A Vitória através da Derrota.
...A estrada solitária para
Mawashi serpeava por alamedas de pinheiros grossos, e no início da noite já
estava bastante escuro; assim, fui pego de surpresa quando dois homens saltaram
inesperadamente do abrigo das árvores para o meio da estrada para impedir minha
passagem. Como os outros presumidos atacantes, eles haviam coberto o rosto com toalhas.
Ficou imediatamente evidente que não estavam apenas inclinados a provocar uma
luta bem-intencionada. “Bem”, gritou
um deles insolentemente, “não fique aí
parado como se fosse surdo e mudo. Você sabe o que queremos. Fale! Diga ‘Boa
tarde, senhor’, e diga-nos como o dia está bonito! Não nos faça perder tempo,
coisa miúda, ou vai se arrepender. Dou a minha palavra!” Quanto mais eles
ficavam irritados, mais calmo eu me sentia. Pelo modo como o que falara comigo
fechou os punhos eu podia dizer que não era um praticante de Karatê; e o outro,
que segurava um bordão reforçado, também era um amador. “Vocês não estão me confundindo com outra pessoa?”, perguntei
calmamente. “Com certeza, deve haver um mal-entendido.

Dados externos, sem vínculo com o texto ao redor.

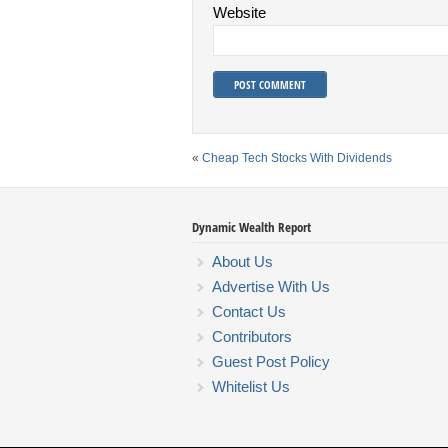
Website
«
Cheap Tech Stocks With Dividends
Dynamic Wealth Report
About Us
Advertise With Us
Contact Us
Contributors
Guest Post Policy
Whitelist Us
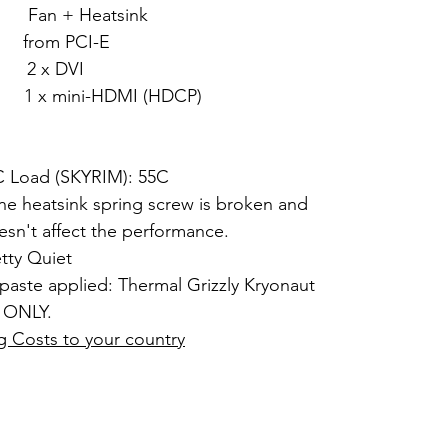
+ Heatsink
om PCI-E
 x DVI
DMI (HDCP)
2C Load (SKYRIM): 55C
ne heatsink spring screw is broken and
esn't affect the performance.
etty Quiet
paste applied: Thermal Grizzly Kryonaut
 ONLY.
g Costs to your country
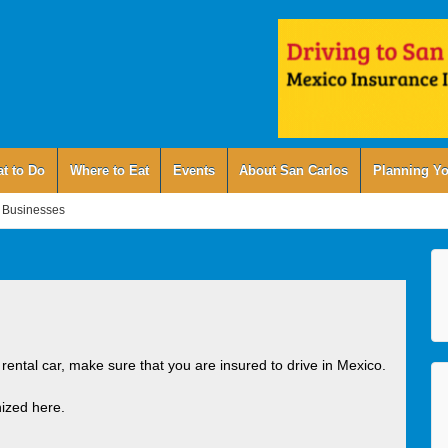
t to Do
Where to Eat
Events
About San Carlos
Planning Yo
 Businesses
 rental car, make sure that you are insured to drive in Mexico.
ized here.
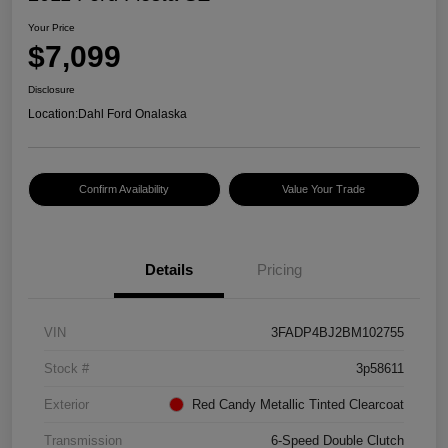
Your Price
$7,099
Disclosure
Location:
Dahl Ford Onalaska
Confirm Availability
Value Your Trade
Details
Pricing
VIN
3FADP4BJ2BM102755
Stock #
3p58611
Exterior
Red Candy Metallic Tinted Clearcoat
Transmission
6-Speed Double Clutch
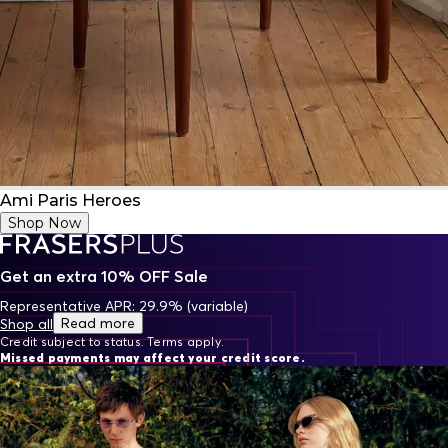
Ami Paris Heroes
Shop Now
Get an extra 10% OFF Sale
Representative APR: 29.9% (variable)
Read more
Shop all
Credit subject to status. Terms apply.
Missed payments may affect your credit score.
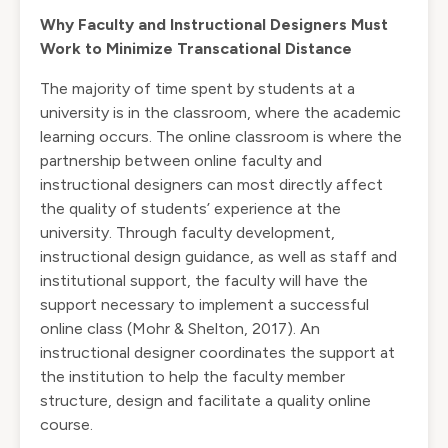
Why Faculty and Instructional Designers Must
Work to Minimize Transcational Distance
The majority of time spent by students at a
university is in the classroom, where the academic
learning occurs. The online classroom is where the
partnership between online faculty and
instructional designers can most directly affect
the quality of students’ experience at the
university. Through faculty development,
instructional design guidance, as well as staff and
institutional support, the faculty will have the
support necessary to implement a successful
online class (Mohr & Shelton, 2017). An
instructional designer coordinates the support at
the institution to help the faculty member
structure, design and facilitate a quality online
course.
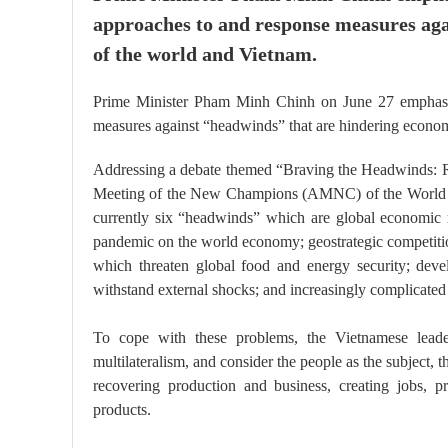
approaches to and response measures ag
of the world and Vietnam.
Prime Minister Pham Minh Chinh on June 27 emphasise
measures against “headwinds” that are hindering econo
Addressing a debate themed “Braving the Headwinds: R
Meeting of the New Champions (AMNC) of the World E
currently six “headwinds” which are global economic 
pandemic on the world economy; geostrategic competition
which threaten global food and energy security; devel
withstand external shocks; and increasingly complicated 
To cope with these problems, the Vietnamese leader 
multilateralism, and consider the people as the subject, 
recovering production and business, creating jobs, p
products.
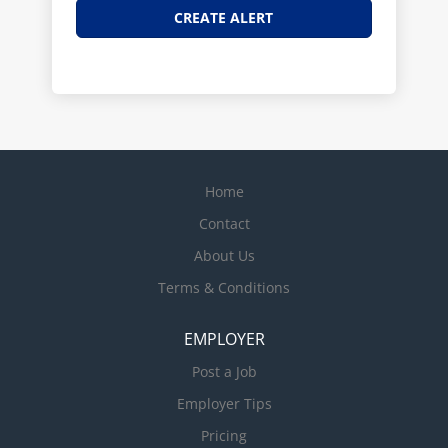
Home
Contact
About Us
Terms & Conditions
EMPLOYER
Post a Job
Employer Tips
Pricing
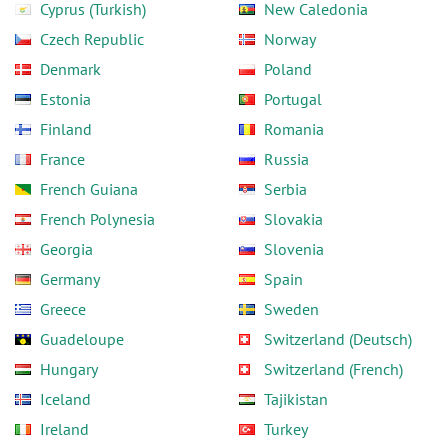
Cyprus (Turkish)
New Caledonia
Czech Republic
Norway
Denmark
Poland
Estonia
Portugal
Finland
Romania
France
Russia
French Guiana
Serbia
French Polynesia
Slovakia
Georgia
Slovenia
Germany
Spain
Greece
Sweden
Guadeloupe
Switzerland (Deutsch)
Hungary
Switzerland (French)
Iceland
Tajikistan
Ireland
Turkey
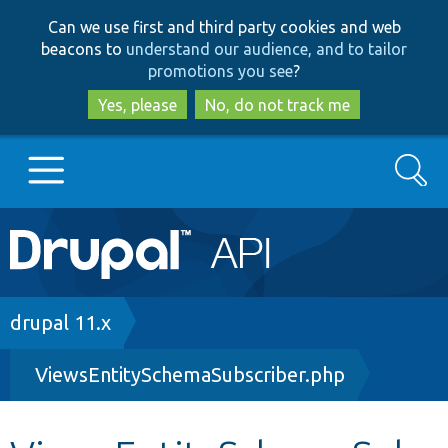
Skip
Skip
Can we use first and third party cookies and web
to
to
beacons to
understand our audience, and to tailor
main
search
promotions you see
?
content
Yes, please
No, do not track me
Search
Main
Go to Drupal.org
navigation
Drupal 7
Breadcrumb
drupal 11.x
ViewsEntitySchemaSubscriber.php
Drupal 8+
Other projects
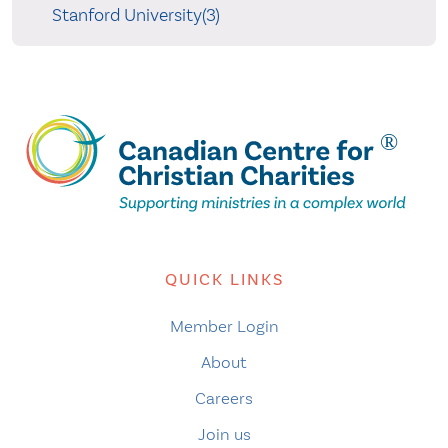
Stanford University(3)
QUICK LINKS
Member Login
About
Careers
Join us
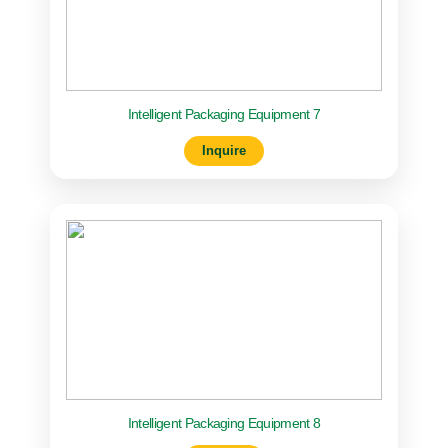
Intelligent Packaging Equipment 7
Inquire
Intelligent Packaging Equipment 8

Acho que se a gente conversasse sobre isso... “Ah, cala a boca, nanico!”,
rosnou o homem com o bordão. “Por quem
você nos toma? ”Dizendo isso, os dois se aproximaram um pouco mais de mim,
mas não me senti intimidado nem um pouco. E disse, “ Parece que vou ter de brigar com vocês, mas aviso francamente e
aconselho para não insistirem. Acho que não vai ser nada bom porque...” Nesse
momento, o segundo homem levantou o bordão, “porque”,
continuei rapidamente, “se eu não tivesse
certeza de vencer, não lutaria. Sei que vou perder. Então, por que lutar? Isso
não faz sentido!” A essas palavras, os dois pareceram acalmar-se um pouco. “Bem”, disse um deles, “você certamente não poderia oferecer muita
resistência a uma luta. Vamos ver seu dinheiro então!” “Não tenho nenhum
dinheiro”, respondi, mostrando-lhes meus bolsos vazios. “Fumo, então!” “Não fumo.” Tudo o que
tinha era um pouco de inanju, bolos que estava levando para oferecer no altar
na casa do pai de minha mulher. Disse, então, “Vejam, tomem isso. “Só manju!” O tom era de desdém. “Bem, melhor do que nada.” Pegando os
bolos, um dos homens disse, “Melhor ir
andando, nanico. E tenha cuidado, o caminho é um tanto perigoso.” Com isso,
desapareceram entre as árvores. Alguns dias mais tarde aconteceu de me
encontrar com Azato e Itosu juntos, e no curso de nossa conversa contei-lhes o
incidente. O primeiro a me elogiar foi Itosu, que disse que eu havia me
comportado com a maior propriedade e que agora considerava que as horas que
tinha utilizado ensinando-me Karatê tinham sido as mais proveitosas que
passara. “Mas”, perguntou Azato,
sorrindo, “como você não tinha mais o
manju, o que ofereceu no altar de seu sogro?” Respondi: “Já que não tinha mais nada, ofereci uma
oração profunda e sincera.” “Ah, bom, bom!”, completou Azato. “Você fez bem, realmente, esse é o
verdadeiro espírito do Karatê! Agora você está começando a compreender o que
ele significa.” Tentei abafar meu orgulho. Embora os dois mestres nunca
tivessem elogiado um Kata sequer durante as sessões de prática, estavam me enaltecendo
agora; misturada ao orgulho, senti uma duradoura sensação de alegria.